The current pushed at him so hard that he had to put himself sideways so as to give it only his body’s edge. He slid one foot, a baby step, then the other. The buoyant water made him light on the river bottom. The forces were in such delicate balance that so much as a doubt might have been enough to carry him away.
At some point he realized that he was not going to be able to reach her by wading. He stopped, looked down to where Cristina sat in the canoe, her face in her hands. He jumped.
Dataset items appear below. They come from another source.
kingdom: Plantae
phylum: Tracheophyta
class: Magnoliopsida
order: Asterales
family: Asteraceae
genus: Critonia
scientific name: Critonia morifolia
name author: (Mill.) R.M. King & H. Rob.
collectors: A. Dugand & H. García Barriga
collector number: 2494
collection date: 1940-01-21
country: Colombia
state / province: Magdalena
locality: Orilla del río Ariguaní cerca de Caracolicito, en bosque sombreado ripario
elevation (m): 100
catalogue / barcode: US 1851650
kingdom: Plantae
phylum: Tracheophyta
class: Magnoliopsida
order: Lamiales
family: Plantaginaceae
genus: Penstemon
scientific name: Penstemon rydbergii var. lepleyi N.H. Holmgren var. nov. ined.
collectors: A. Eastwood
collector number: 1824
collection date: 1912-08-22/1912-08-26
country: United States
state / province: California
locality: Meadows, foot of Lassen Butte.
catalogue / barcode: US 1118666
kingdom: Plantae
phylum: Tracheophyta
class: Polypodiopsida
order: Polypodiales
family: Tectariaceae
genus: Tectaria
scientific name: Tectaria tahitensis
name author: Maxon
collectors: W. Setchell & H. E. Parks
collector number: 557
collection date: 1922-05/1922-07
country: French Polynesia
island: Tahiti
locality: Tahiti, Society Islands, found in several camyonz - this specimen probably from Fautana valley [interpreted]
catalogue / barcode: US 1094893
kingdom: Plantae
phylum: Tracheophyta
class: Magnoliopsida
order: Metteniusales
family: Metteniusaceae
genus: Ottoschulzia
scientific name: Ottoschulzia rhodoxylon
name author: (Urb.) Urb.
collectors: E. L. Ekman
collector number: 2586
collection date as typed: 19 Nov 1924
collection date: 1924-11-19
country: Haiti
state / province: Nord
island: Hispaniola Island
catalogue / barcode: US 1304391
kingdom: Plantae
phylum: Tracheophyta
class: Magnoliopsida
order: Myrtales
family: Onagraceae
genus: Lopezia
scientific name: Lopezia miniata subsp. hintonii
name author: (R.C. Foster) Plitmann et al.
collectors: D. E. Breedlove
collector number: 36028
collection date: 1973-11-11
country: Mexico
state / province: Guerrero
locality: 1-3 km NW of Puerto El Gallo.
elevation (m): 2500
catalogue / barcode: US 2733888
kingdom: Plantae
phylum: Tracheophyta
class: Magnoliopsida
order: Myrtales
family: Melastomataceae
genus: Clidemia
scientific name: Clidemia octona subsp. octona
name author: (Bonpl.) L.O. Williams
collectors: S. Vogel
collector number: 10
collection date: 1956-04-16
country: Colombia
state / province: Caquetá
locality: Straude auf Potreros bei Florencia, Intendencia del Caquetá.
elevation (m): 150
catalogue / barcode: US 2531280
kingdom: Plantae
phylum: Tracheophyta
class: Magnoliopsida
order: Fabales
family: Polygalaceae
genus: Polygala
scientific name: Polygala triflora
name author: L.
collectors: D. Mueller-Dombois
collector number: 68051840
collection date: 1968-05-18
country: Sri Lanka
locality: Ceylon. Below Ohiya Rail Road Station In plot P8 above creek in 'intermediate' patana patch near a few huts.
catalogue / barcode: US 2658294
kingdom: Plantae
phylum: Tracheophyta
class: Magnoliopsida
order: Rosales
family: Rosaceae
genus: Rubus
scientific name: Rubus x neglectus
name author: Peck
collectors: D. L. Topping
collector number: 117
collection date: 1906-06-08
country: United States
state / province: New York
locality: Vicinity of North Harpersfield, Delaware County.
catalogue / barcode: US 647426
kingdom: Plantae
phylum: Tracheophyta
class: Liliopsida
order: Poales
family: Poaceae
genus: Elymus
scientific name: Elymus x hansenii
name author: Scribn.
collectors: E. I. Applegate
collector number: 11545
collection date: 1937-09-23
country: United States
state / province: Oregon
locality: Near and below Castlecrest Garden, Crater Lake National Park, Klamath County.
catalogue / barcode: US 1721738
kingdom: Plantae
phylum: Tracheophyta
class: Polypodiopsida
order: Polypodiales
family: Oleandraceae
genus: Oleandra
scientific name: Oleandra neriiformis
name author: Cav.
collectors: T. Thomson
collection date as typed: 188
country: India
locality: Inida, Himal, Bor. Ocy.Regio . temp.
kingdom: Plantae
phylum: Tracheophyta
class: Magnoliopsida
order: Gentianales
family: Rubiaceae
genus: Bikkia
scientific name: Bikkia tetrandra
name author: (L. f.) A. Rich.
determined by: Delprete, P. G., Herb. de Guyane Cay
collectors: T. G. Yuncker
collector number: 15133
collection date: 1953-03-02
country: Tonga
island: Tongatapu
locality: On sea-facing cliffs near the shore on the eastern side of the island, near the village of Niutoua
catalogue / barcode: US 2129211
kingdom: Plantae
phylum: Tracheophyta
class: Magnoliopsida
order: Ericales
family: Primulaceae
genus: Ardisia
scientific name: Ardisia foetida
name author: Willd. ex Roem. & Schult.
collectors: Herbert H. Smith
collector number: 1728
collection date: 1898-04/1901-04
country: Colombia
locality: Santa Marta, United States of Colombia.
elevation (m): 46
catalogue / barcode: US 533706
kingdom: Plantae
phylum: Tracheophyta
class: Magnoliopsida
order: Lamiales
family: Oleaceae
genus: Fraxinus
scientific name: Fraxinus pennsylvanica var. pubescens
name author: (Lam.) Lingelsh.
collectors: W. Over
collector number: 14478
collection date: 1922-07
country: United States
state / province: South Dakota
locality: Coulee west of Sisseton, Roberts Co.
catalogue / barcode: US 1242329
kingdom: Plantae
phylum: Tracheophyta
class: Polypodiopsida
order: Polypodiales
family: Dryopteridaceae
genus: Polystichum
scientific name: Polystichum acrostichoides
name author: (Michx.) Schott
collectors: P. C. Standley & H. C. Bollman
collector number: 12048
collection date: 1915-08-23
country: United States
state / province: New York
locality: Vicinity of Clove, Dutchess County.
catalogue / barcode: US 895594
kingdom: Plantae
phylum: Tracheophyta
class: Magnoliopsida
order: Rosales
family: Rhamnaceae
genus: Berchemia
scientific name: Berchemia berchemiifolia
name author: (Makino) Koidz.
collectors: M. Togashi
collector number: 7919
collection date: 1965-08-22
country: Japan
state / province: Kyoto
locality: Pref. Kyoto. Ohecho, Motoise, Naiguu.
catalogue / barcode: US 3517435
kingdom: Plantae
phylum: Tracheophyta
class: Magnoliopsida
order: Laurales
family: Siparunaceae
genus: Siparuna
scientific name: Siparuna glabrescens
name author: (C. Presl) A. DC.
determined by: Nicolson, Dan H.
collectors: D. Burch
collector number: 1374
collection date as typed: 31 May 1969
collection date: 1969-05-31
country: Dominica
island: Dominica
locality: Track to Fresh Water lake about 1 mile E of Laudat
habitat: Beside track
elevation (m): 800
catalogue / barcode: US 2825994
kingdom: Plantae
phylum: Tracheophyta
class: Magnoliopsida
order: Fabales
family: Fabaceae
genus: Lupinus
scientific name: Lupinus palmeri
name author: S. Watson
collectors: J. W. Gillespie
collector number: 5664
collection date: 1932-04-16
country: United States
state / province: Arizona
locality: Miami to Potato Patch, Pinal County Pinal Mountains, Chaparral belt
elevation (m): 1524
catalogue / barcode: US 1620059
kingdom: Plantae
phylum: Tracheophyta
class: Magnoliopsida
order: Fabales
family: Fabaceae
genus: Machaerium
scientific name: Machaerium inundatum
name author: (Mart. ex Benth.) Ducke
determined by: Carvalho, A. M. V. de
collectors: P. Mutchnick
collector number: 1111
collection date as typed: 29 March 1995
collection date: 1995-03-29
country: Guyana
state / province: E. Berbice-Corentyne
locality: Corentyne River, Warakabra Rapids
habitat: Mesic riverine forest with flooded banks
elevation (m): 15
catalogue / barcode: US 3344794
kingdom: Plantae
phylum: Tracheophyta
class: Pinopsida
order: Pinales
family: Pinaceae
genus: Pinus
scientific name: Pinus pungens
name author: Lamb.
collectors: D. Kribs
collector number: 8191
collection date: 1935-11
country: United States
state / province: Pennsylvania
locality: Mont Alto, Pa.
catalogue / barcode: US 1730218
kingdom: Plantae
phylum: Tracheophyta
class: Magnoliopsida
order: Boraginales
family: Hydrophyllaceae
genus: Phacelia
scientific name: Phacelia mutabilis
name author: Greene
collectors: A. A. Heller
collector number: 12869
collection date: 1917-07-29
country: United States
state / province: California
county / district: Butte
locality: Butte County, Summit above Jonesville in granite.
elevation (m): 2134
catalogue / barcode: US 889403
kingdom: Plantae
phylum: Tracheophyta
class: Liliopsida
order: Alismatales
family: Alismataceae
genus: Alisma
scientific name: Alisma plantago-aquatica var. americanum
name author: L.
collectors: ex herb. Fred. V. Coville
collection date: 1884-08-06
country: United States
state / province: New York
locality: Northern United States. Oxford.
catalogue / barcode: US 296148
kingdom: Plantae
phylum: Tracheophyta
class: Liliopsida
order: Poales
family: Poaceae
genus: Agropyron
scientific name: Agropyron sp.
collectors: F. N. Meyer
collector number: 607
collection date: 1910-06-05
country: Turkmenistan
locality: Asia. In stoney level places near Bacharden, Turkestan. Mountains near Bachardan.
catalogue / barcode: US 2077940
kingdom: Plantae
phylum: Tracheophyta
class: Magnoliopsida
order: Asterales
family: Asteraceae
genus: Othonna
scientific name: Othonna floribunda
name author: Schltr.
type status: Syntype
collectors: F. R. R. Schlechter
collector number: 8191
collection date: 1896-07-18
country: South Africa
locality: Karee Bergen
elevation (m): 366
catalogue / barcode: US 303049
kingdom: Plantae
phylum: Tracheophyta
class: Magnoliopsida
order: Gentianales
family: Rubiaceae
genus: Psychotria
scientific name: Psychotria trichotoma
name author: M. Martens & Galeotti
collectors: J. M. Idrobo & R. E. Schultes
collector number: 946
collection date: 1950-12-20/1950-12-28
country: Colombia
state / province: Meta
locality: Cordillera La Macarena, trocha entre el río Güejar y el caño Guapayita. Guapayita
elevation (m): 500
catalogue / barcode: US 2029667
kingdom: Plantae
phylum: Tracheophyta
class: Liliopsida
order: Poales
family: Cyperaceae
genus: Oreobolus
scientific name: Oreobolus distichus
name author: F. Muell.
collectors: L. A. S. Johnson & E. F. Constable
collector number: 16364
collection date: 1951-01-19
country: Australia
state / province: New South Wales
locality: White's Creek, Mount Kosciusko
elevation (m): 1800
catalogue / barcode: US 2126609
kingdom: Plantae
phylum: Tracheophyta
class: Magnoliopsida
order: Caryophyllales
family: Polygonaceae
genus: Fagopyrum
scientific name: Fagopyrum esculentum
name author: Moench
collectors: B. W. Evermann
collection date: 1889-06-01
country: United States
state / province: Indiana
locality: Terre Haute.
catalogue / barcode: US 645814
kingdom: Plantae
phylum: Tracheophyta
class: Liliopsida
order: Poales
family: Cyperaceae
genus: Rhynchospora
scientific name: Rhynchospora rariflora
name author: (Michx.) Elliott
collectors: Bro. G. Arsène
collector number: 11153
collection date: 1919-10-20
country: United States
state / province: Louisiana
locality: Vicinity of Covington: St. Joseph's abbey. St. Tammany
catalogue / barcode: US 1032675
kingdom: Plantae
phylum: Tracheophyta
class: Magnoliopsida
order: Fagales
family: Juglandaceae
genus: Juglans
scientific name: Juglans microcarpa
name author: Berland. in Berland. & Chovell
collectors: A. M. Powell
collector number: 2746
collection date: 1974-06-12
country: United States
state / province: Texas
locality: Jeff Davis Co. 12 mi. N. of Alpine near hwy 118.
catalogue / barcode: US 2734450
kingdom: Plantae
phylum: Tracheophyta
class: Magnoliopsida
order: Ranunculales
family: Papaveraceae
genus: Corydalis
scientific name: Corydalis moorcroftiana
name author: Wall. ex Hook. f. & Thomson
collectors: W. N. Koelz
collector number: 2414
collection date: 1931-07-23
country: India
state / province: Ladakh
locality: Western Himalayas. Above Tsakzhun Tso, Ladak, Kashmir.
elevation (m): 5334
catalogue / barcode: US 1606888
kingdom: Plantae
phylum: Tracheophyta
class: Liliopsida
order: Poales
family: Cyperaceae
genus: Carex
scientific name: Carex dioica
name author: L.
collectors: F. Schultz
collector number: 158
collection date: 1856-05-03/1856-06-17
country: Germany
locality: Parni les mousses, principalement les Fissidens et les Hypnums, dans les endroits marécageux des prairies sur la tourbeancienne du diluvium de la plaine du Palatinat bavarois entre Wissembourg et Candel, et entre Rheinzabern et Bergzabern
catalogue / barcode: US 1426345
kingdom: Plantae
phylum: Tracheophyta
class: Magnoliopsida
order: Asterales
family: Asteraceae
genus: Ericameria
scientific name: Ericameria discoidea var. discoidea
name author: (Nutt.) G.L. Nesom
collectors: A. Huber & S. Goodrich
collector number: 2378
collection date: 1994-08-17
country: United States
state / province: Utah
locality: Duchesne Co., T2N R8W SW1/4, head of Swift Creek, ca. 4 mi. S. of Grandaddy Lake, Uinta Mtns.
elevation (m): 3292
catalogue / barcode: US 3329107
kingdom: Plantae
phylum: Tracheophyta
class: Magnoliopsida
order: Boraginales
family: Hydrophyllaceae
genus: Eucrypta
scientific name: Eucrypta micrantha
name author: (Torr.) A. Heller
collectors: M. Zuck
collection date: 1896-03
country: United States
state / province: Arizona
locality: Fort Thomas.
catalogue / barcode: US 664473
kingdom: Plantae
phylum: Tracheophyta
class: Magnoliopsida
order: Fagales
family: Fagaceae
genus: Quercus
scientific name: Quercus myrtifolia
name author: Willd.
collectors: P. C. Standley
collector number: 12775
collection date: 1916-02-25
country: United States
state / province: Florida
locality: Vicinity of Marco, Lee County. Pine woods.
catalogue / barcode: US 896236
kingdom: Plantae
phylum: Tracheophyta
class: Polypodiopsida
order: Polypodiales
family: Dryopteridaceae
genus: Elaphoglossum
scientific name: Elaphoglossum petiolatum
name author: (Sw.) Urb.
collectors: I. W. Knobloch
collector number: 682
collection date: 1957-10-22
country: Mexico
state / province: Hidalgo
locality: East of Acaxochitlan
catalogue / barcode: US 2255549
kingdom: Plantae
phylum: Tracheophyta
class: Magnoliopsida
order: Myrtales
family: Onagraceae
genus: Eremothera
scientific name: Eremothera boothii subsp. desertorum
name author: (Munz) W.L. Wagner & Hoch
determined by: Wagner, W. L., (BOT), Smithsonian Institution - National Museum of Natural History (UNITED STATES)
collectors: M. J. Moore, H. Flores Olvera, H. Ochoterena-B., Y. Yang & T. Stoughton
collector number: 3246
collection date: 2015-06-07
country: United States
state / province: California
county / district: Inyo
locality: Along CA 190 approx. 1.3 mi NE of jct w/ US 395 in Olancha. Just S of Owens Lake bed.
In an instant he had Betty. The current pulled his legs downriver, curling him under her, until with a terrible crack the tree limb broke and they were both swept helplessly downriver.
His head went underwater, but he managed to kick away from the snag and hold her up above the maelstrom. Soon he was able to lie back, Betty on his belly, squirming but secure in his grip. His head came up and he gulped air. Then it went under again and he surrendered until the force of the water began to ease and he could let his feet down and find the bottom.
He stood, lifting her in his arms and carrying her to the middle of the river, where the gravel rose. He knew Cristina would never want to come to this place again. But he did not feel close to death. He felt that he was close to the truth of his life.